Source:
In response to LVMH’s dismissal of the deal, Tiffany & Co has also released a statement announcing that it had filed a lawsuit in Delaware against the luxury group, requiring it to abide by the contractual obligation to complete the transaction.
Roger N. Farah, chairman of Tiffany & Co’s board, said, “We regret having to take this action but LVMH has left us no choice but to commence litigation to protect our company and our shareholders. Tiffany is confident it has complied with all of its obligations under the Merger Agreement and is committed to completing the transaction on the terms agreed to last year. Tiffany expects the same of LVMH.”
According to Tiffany & Co, “LVMH assumed all antitrust-clearance risk and all financial risk related to adverse industry trends or economic conditions” under the terms of the agreement. Additionally, “LVMH [was] required to do everything necessary to secure all required regulatory clearances as promptly as practicable.”
The jeweller further detailed that the agreement provided for an initial outside date of August 24, 2020, which both parties had agreed upon to obtain all the required clearances, but that “LVMH had not even filed for antitrust approval in three of the required jurisdictions” as of the agreed date. This prompted an extension to November 24, 2020, which LVMH says it is unable to comply by.
A ruling is expected to be obtained before November 24, 2020, with Tiffany & Co seeking to expedite the Delaware proceedings.
The dissolution of the agreement saw Tiffany & Co’s shares down by 13 per cent in pre-market trade on Wednesday, while LVMH shares were down 0.9 per cent.

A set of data

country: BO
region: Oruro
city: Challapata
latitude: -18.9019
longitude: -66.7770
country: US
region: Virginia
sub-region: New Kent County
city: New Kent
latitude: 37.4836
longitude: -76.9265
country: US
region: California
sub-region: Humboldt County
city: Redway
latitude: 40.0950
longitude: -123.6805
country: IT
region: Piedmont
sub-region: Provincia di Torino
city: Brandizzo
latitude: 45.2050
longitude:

--

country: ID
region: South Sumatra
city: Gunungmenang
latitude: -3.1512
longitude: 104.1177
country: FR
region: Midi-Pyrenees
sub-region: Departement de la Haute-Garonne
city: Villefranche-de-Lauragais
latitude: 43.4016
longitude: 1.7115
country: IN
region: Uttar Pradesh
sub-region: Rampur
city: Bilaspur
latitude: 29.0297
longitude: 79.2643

---

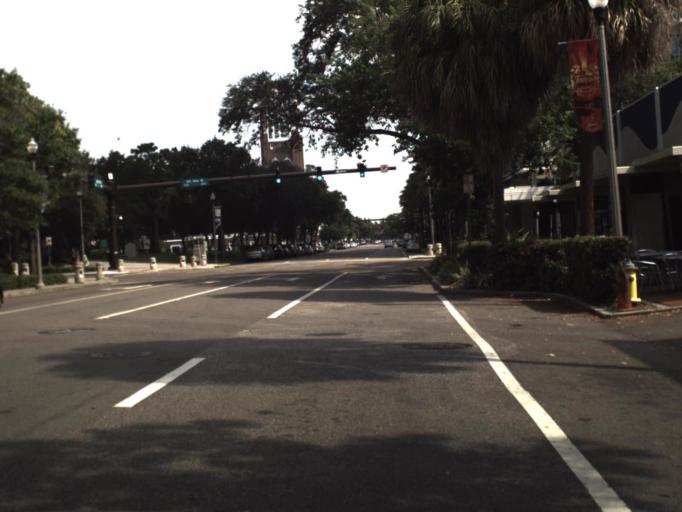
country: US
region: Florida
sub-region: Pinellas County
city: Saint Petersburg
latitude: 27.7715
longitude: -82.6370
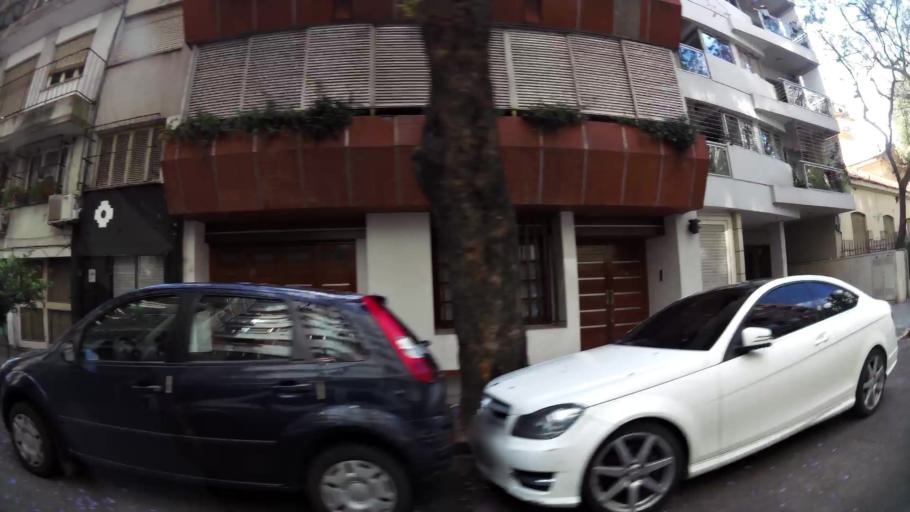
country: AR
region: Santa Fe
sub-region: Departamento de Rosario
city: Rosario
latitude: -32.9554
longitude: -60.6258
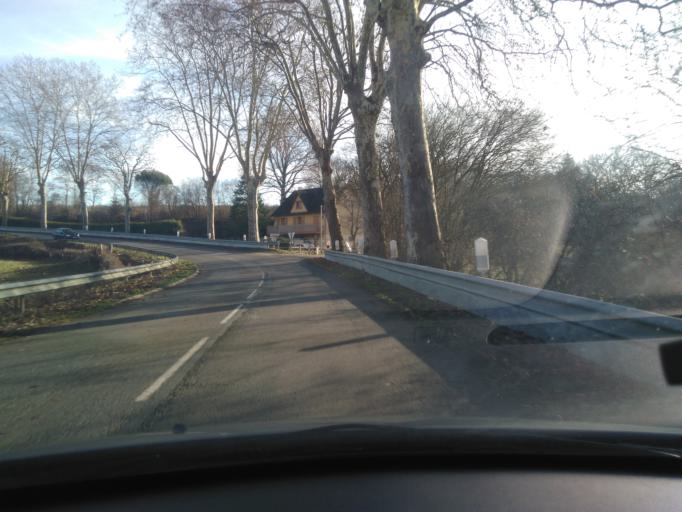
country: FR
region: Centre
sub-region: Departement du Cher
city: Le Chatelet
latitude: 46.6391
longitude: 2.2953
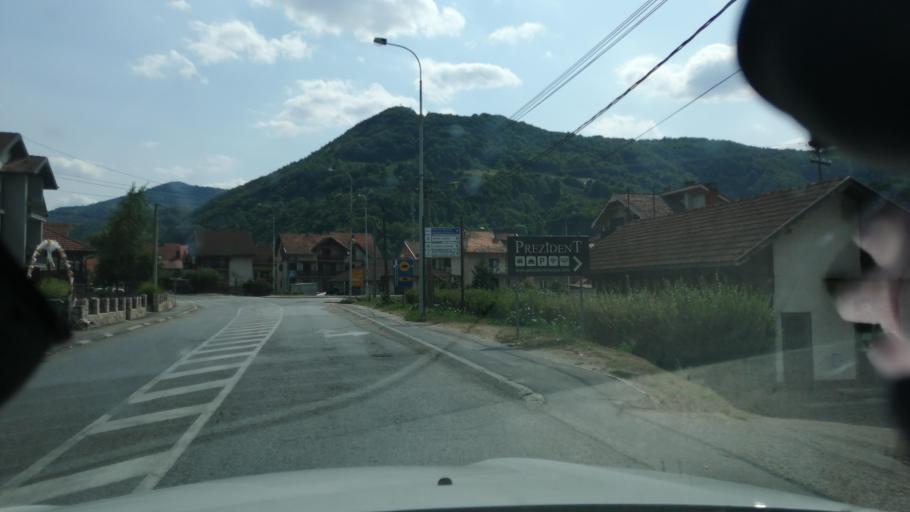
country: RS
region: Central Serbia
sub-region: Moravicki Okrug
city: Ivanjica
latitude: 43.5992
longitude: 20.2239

Set of tasks:
a) Answer these questions using the text on Tiffany & Co's lawsuit against LVMH:
(i) In which place did Tiffany & Co file its lawsuit?
(ii) What initial outside date did the agreement set for obtaining the required clearances?
(iii) By how much did Tiffany & Co's shares fall in pre-market trade on Wednesday?
b) Copy word for word the passage of the text on Tiffany & Co's lawsuit, starting at "The jeweller further" and ending at "0.9 per cent.".
These entries were taken from a different source than the text.

Answers:
a)
(i) Delaware
(ii) August 24, 2020
(iii) 13 percent

b)
The jeweller further detailed that the agreement provided for an initial outside date of August 24, 2020, which both parties had agreed upon to obtain all the required clearances, but that “LVMH had not even filed for antitrust approval in three of the required jurisdictions” as of the agreed date. This prompted an extension to November 24, 2020, which LVMH says it is unable to comply by.
A ruling is expected to be obtained before November 24, 2020, with Tiffany & Co seeking to expedite the Delaware proceedings.
The dissolution of the agreement saw Tiffany & Co’s shares down by 13 per cent in pre-market trade on Wednesday, while LVMH shares were down 0.9 per cent.